I can tell you that during my climactic adventure to gain the Legendary Cards, I quickly put together my trademark Blastoise Rain Dance Spam cheat deck. I finally got the chance to take part in tourneys. I also traded cards with other scrubs and collected all of the cards in the world, including rare Promo cards. But most of all, I managed to take every opportunity I could to get one over my horrid rival with annoying hair, Ronald. Yes!
How do battles take place in the TCG? I'll be brief, because I know it's tough - after all, it baffled most of my school friends. You've got 60 cards in a deck, deal yourself 7 to start off with and put a number of 'Prizes' (cards that are overturned upon defeating an opponent's Pokémon) aside.
You each have one Active Pokémon card battling, with a bench of up to 5 waiting to pick up the pieces when your formidable Dragonite finally gets taken down. You attach Energy cards to your Pokémon to satisfy attack Energy requirements.
Then, screaming your Pokémon's attack names at the top of your lungs and optionally impersonating the Pokémon's cry as well, you launch a fierce attack on your opponent's Defending Pokémon, before it's their turn and they respond in kind. Trainer cards complete the package, which grant all sorts of useful abilities.
It's beautiful; with no need to suffer through putting physical damage counters on Pokémon, no chance of giving your hand away by accident and not having to touch dirty cards in terrible physical condition, the GBC game already offers significant advantages over the real life version. Having hundreds of cards easily accessible really caps it off.
With seven different elements of cards in the game (Water, Fire, Electric and all that jazz), you'll be pitted against a wide variety of opposing decks. This makes customisation a fun priority, which then means you'll need to make sure that each of your four possible decks are fine-tuned.
Beyond that, the coin tossing is predetermined and the AI certainly do a bit of cheating anyway, to cover up for their sometimes staggering foolishness. But that's okay, because would it really be a Pokémon game if the CPU didn't take liberties?
There was a fairly odd sequel to this game, also on the Game Boy Color, which added a lot of Team Rocket cards. It was never released outside of that strange Far Eastern place where all the food is beige, but it's finally been fan-translated and can be acquired in the usual places, not that I'd ever advocate that sort of thing.
The rest of us will have to content ourselves with tracking down each and every one of this game's 226 cards. It takes a bit of repetition to nab every last card, since the Booster Pack contents are obviously random, but at least having the game and every card available within it means it's no longer a case of "Gotta buy 'em all!"
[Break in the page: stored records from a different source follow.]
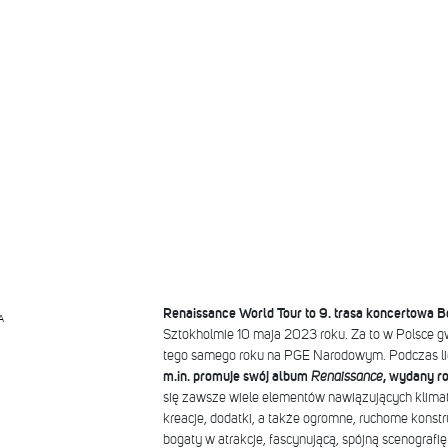
Renaissance World Tour to 9. trasa koncertowa 
A
Sztokholmie 10 maja 2023 roku. Za to w Polsce g
tego samego roku na PGE Narodowym. Podczas l
m.in. promuje swój album
Renaissance
, wydany ro
się zawsze wiele elementów nawiązujących klimate
kreacje, dodatki, a także ogromne, ruchome konst
bogaty w atrakcje, fascynującą, spójną scenografię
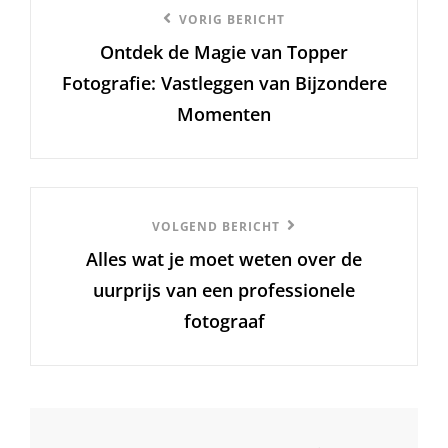
Vorige
VORIG BERICHT
Ontdek de Magie van Topper
bericht
Fotografie: Vastleggen van Bijzondere
Momenten
Volgend
VOLGEND BERICHT
Alles wat je moet weten over de
Bericht
uurprijs van een professionele
fotograaf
It won't get the recognition of the mainline Pokémon games or even those Mystery Dungeon curiosities. And it probably won't even take the crown of Most Underrated Pokémon game ahead of the fantabulous Pokémon Snap either. In fact, the very notion of a trading card game can cause mild disgust in jocks even more masculine than I.
So there's a very small and very specific niche for Pokémon Trading Card Game to fill. But whatever that odd niche is, the game fills it beautifully. You can run through this slice of fried gold again and again, possibly with even more frequency than you'd run through a flagship Pokémon game. After all, what other Pokémon game allows you to come face-to-face with the typically Japanese, unstoppable force that is Imakuni?